中途退学者は全国ワースト第21位→ワースト第3位
 それでは定員内不合格者を出すことによって中途退学者は減ったのかというと、表の通り、逆に増加しています。いま中途退学者の数は1年間に2,195人にも達しています。これは
約50学級分以上にも相当します。
 入学試験で受験生に「高校入学が不適格」として不合格にすればするほど、中途退学者も増加しています。それはなぜでしょうか。
 高校入学希望者は全員入学させようとする考え方と、入学した生徒は退学させまいとする考え方は、「すべての生徒の教育を受ける権利を保障しよう」とする考え方です。それを全否定したのが今の県教委の方針です。
 
大学進学率は全国第2位→第4位
 県教委は「学力向上」と称してエリート育成重視の教育施策を進めていますが、これも少しも効果が上がっていません。








広島県教育行政のすすめる施策
 ■特定少数校に特別予算

 県教委は、国立大学10校を「難関大学」と称し、その大学への合格者を増やすことを最重要課題としています。そのために学力向上対策事業として、特定少数校に特別な予算をつけています。

 進学指導拠点校( 5校) 265万円
 進学指導重点校(15校) 130万円

 ■生徒に不公平な教育条件
 
 他の教育予算についても、たとえば学校図書館の図書購入費は、高校によって53万円〜320万円とずいぶん違います。同じ規模の学校でも、次のように4倍以上もの差があります。

 A高校(生徒数)  321万円
 B高校(生徒数)   76万円
 生徒・保護者は、同じ授業料と同じ税金を納めながら、こんなにも教育条件に差があります。こんな不公平・不平等な教育施策を広島県は行っているのです。

 ■一方的な学校の統廃合

 県教委は200年以降、毎年定時制、分校、小規模校などの生徒募集停止や学校の統廃合を強行してきています。しかも、校長への「通告」のみによる全く一方的なやり方です。
 小規模校の多くは交通の便の悪い中産間地域にあり、学校の統廃合により通えなくなる生徒が出てきますし、学校は地域の文化などのも重要な役割を果たしてきています。
 他県のように、生徒・保護者・地域の人の理解と協力のもとに進めなければなりません。

 ■「広島県は学力が低い」はウソ

 「広島県の生徒の学力は低い」と言う人がいますが、そんな事実はありません。学力の全国調査はありませんし、大学入試センター試験の結果も公表されていません。県の「教育改革」を強引にすすめるためのウソの宣伝で、他県においても同じく「わが県の学力は全国最低レベル」というウソの宣伝がされています。
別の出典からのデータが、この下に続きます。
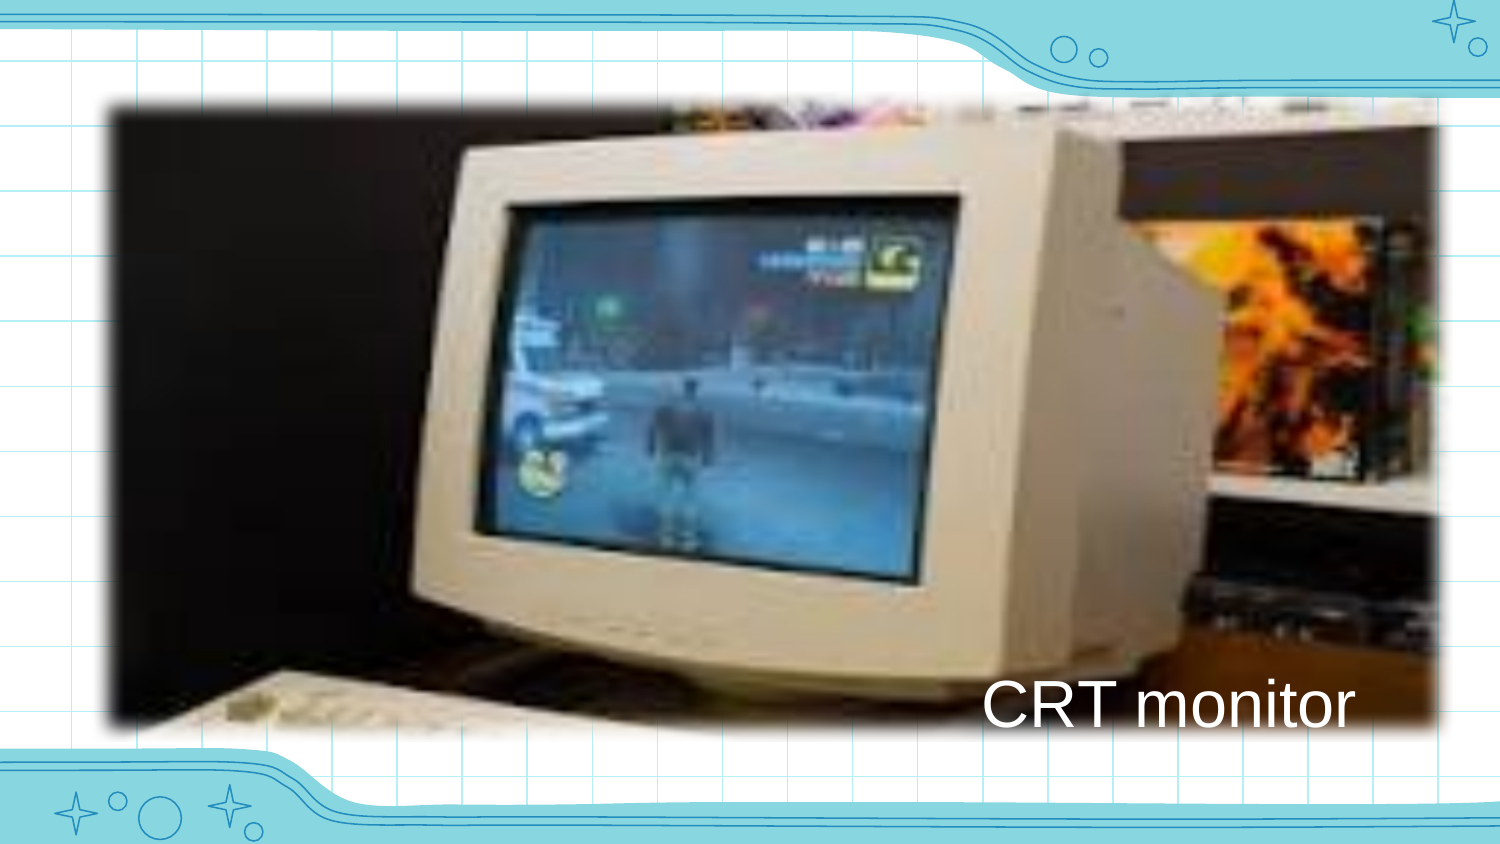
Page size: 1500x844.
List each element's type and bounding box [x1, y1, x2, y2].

picture [82, 90, 1453, 742]
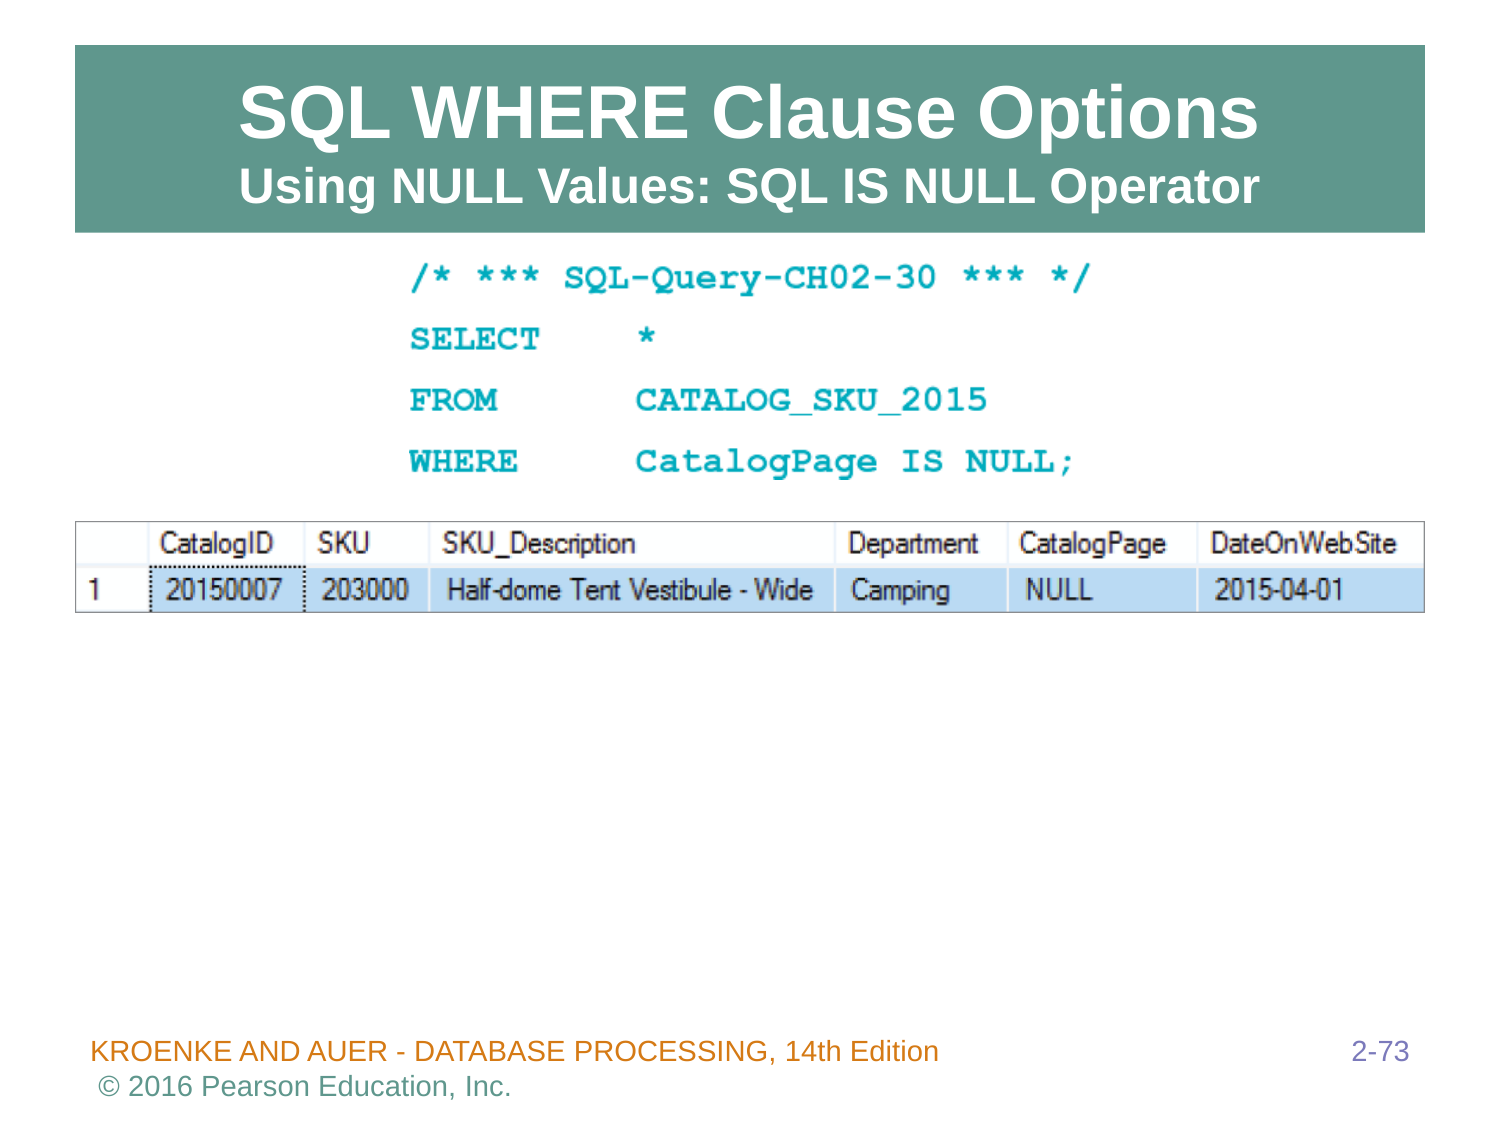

広島県の大学進学率は4〜5位ですから決して低いとは言えません。
    【問合せ先】 大学入試センター
    TEL 03−3465−8600

 ■なぜ大学進学率は高くならない

 特定少数の「進学エリート校」を指定してエリートの育成をしようとする試みは、すでに他県でも失敗しています。
 それは「進学エリート校」に進学した生徒は一定の意欲をもって努力をしますが、その他の学校に行かざるを得なかった子は、学習意欲を失ったり、「自分はできない」と思い込み学習をあきらめたりします。その結果、全体として大学進学率は上がらないのです。

「定員内不合格ゼロ」こそ教育の原点
 広島県では1997までの5年間、高校入学希望者の全員入学をめざして定員内不合格ゼロを実現してきました。それは高校に進学し自分の将来の夢を実現しようとするすべての生徒にその機会を保障するためです。そのことは決して容易なことではありませんが、保・幼・小・中・高がしっかりと連携し、生徒一人ひとりの課題を学校全体の課題として取り組んできました。それによって広島県の教育力が高まり、その結果が、高い高校進学率と少ない不登校児童・生徒数、中学校卒業後の進路未決定者の減、高校中途退学者の減へとつながったのです(1997年まで)。

 すべての子どもに平等に教育を保障することこそが、広島県の教育全体を向上させます!